Write out, word for word, everything in the oil and gas filing excerpt from "We are currently" down to "charge is taken.".

** SELECTED TEXT **

• • • • • • •

We are currently marketing certain non-core unevaluated oil and gas properties. Our marketing efforts may lead to an outright sale of these non-core properties or some other combination of partial sale and drilling obligations to us. While management believes the fair value of such properties exceeds the carrying value, the transaction value received from our marketing efforts regarding these properties may not be greater than or equal to the current carrying value of such properties. If this occurs, we may record a non-cash loss on sale or a non-cash impairment charge to earnings. This could have a material impact on the reported results of operations in the period in which any such loss on sale or impairment charge is taken.

Depreciation, Depletion and Amortization. DD&A decreased to $120.4 million for the six months ended June 30, 2014 compared with $142.7 million for the six months ended June 30, 2013. The decrease of $22.3 million was a result of the 33% decrease in production for the six months ended June 30, 2014 compared with the six months ended June 30, 2013, partially offset by an increase in the DD&A rate. The decrease in production accounted for a $47.4 million decrease in DD&A expense, while the overall increase in the DD&A rate accounted for $25.1 million of additional DD&A expense.

Under successful efforts accounting, depletion expense is calculated on a field-by-field basis based on geologic and reservoir delineation using the unit-of-production method. The capital expenditures for proved properties for each field compared to the proved reserves corresponding to each producing field determine a depletion rate for current production. For the six months ended June 30, 2014, the relationship of capital expenditures, proved reserves and production from certain producing fields yielded a depletion rate of $23.81 per Boe compared with $18.84 per Boe for the six months ended June 30, 2013. The increase in the DD&A rate during the six months ended June 30, 2014 compared with the six months ended June 30, 2013 was due to an increase in oil development, which has higher capital cost per Boe compared to natural gas development. Future depletion rates will be adjusted to reflect capital expenditures, proved reserve changes and well performance.

• • • • • • •

** GIVEN RECORDS **
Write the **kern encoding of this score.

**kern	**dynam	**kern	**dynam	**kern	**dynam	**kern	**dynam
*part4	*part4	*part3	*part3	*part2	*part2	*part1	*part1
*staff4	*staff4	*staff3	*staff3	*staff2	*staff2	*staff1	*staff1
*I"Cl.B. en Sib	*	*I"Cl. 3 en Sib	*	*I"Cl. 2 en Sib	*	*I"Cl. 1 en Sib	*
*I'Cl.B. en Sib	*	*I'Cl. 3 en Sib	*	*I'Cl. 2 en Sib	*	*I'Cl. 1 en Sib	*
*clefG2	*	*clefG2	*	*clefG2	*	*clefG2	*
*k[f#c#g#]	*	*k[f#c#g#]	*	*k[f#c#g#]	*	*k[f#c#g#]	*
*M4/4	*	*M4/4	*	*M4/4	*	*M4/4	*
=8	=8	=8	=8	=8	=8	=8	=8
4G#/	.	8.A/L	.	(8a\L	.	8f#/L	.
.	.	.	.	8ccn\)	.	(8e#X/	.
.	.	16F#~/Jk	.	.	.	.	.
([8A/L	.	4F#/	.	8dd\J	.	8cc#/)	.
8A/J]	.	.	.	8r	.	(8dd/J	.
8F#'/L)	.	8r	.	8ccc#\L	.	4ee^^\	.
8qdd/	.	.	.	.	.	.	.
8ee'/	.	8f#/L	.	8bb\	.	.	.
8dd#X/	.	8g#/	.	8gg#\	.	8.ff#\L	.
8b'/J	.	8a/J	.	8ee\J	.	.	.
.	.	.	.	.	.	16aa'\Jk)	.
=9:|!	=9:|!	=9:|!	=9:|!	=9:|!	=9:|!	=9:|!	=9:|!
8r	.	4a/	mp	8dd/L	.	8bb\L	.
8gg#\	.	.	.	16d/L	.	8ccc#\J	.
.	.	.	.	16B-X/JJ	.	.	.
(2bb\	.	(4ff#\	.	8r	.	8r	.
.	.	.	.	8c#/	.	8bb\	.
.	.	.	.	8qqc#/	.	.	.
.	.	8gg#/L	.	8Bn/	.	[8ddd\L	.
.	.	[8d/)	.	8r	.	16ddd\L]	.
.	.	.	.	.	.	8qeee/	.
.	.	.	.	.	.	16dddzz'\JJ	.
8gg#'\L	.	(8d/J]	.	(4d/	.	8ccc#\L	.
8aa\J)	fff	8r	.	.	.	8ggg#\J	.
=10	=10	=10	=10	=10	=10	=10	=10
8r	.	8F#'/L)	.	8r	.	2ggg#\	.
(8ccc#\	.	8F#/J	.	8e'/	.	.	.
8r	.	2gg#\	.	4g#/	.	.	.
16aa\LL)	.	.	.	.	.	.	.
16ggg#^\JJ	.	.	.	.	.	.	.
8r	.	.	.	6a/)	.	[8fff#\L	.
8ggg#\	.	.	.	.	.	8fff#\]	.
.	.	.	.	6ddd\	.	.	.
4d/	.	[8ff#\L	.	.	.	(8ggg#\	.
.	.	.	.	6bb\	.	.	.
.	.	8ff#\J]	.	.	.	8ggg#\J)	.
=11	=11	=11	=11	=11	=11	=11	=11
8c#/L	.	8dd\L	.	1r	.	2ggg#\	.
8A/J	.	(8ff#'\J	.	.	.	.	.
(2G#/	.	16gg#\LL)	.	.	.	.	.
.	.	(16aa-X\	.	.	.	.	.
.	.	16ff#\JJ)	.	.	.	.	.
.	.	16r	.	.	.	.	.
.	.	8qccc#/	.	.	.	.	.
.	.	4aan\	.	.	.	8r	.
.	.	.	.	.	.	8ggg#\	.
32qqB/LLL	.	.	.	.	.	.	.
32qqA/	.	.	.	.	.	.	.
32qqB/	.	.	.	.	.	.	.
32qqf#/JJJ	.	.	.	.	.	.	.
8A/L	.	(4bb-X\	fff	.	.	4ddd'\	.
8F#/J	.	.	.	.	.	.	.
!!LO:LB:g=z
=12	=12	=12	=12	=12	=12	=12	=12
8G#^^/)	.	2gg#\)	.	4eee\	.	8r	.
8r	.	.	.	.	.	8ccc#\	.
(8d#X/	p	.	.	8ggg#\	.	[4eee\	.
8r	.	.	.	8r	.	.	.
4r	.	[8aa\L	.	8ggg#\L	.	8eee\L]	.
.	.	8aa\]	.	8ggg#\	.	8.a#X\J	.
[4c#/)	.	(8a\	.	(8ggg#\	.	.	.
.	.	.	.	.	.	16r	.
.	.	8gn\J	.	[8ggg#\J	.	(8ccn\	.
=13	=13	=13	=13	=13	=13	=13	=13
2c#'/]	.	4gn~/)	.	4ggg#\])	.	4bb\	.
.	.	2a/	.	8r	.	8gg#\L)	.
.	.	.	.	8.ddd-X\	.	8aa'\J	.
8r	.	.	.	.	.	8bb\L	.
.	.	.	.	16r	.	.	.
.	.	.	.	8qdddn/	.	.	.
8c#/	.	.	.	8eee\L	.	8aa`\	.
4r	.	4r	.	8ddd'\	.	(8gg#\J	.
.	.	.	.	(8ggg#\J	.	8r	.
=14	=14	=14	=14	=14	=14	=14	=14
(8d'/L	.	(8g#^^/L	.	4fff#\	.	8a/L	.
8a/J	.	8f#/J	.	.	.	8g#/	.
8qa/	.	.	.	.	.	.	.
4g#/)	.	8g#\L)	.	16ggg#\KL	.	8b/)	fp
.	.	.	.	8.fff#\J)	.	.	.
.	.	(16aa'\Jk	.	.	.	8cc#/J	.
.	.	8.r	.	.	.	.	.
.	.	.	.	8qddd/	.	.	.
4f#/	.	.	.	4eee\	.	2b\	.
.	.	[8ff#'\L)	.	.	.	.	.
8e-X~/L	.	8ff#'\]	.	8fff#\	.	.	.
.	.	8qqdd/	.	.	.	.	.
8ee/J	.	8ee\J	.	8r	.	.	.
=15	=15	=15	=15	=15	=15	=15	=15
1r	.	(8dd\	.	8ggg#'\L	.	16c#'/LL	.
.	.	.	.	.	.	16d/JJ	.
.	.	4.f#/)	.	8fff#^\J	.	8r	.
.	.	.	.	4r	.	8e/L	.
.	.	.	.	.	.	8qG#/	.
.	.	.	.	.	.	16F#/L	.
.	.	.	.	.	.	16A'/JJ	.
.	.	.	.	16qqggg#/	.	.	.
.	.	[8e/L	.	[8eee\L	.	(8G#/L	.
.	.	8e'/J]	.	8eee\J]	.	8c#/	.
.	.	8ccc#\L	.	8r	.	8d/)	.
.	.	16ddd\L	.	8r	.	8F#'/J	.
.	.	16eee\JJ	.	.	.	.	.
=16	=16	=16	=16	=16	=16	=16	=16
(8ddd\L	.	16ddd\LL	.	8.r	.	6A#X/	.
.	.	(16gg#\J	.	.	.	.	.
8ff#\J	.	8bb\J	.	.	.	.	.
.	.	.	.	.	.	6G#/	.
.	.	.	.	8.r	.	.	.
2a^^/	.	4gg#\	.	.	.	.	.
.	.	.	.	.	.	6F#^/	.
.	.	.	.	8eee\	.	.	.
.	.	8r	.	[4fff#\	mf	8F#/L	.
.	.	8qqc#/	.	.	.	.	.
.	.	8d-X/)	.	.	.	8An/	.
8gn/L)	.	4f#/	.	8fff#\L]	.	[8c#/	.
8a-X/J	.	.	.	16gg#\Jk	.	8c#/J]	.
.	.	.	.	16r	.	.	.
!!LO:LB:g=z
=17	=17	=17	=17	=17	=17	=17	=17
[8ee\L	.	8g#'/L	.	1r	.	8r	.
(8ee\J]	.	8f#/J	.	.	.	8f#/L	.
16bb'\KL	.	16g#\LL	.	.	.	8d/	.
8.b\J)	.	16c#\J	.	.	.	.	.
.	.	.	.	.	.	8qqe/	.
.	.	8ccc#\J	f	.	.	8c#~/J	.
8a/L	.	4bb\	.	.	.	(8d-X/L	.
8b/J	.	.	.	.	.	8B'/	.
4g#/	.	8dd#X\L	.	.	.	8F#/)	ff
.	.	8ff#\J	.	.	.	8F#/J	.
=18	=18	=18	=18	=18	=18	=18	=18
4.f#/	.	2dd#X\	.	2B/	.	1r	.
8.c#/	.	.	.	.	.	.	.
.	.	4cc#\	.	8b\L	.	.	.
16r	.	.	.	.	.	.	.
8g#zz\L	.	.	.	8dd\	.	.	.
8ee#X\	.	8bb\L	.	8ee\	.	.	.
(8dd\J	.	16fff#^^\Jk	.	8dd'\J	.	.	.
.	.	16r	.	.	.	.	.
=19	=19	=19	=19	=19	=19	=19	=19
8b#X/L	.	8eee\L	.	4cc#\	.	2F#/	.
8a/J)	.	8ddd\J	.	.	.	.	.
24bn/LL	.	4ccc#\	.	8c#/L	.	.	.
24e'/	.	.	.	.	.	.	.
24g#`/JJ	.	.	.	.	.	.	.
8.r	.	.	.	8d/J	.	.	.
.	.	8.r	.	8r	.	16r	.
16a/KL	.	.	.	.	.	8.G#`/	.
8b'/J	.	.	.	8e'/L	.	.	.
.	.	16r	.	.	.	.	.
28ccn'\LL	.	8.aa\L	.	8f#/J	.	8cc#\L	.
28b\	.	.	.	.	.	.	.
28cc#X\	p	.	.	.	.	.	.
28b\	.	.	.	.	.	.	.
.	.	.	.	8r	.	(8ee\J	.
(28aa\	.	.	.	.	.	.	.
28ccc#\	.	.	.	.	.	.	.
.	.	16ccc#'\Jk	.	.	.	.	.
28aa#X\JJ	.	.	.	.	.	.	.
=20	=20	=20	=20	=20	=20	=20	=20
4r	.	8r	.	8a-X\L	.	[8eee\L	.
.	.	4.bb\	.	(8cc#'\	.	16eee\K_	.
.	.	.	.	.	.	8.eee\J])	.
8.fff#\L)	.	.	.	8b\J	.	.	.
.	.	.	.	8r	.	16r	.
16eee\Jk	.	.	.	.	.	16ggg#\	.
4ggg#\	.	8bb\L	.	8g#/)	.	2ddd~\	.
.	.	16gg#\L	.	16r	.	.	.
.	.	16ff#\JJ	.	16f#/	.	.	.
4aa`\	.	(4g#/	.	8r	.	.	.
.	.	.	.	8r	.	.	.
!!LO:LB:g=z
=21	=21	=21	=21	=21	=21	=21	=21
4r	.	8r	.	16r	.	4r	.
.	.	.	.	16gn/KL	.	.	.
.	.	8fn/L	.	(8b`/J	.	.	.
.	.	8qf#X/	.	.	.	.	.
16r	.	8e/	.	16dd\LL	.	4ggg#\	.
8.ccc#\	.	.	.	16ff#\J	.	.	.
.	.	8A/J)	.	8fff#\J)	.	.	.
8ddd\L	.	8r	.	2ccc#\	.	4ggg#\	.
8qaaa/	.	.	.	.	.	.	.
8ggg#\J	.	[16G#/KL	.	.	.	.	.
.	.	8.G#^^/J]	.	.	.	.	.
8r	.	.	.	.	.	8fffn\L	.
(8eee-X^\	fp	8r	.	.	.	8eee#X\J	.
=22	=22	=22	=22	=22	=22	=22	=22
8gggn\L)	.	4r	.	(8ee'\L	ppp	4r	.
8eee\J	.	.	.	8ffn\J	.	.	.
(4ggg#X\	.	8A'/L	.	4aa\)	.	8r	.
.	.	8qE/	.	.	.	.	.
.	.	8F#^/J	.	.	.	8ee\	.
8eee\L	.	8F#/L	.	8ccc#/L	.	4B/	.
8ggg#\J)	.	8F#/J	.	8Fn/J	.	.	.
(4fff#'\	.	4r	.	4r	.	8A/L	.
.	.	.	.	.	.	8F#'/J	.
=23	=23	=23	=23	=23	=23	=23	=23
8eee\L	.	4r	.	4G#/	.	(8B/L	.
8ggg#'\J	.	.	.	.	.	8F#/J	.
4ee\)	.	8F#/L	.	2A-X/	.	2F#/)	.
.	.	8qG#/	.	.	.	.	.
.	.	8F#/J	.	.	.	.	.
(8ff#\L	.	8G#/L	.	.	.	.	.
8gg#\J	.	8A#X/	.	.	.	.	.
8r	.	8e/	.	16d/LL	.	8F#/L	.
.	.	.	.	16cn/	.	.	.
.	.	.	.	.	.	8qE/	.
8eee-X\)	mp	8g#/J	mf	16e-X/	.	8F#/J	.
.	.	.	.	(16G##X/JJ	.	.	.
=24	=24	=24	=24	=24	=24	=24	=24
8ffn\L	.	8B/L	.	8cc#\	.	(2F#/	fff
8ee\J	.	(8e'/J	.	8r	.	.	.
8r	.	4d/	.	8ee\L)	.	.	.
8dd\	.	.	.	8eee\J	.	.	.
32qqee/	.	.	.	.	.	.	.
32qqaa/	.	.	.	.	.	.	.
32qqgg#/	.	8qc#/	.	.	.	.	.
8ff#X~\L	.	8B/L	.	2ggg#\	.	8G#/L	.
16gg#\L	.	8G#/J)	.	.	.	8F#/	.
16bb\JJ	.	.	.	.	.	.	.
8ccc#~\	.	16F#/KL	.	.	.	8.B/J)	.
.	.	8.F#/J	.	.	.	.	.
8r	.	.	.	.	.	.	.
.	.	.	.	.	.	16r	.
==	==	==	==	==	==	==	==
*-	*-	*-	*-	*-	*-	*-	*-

• • • • • • •

** RESPONSE TO THIS TASK **
We are currently marketing certain non-core unevaluated oil and gas properties. Our marketing efforts may lead to an outright sale of these non-core properties or some other combination of partial sale and drilling obligations to us. While management believes the fair value of such properties exceeds the carrying value, the transaction value received from our marketing efforts regarding these properties may not be greater than or equal to the current carrying value of such properties. If this occurs, we may record a non-cash loss on sale or a non-cash impairment charge to earnings. This could have a material impact on the reported results of operations in the period in which any such loss on sale or impairment charge is taken.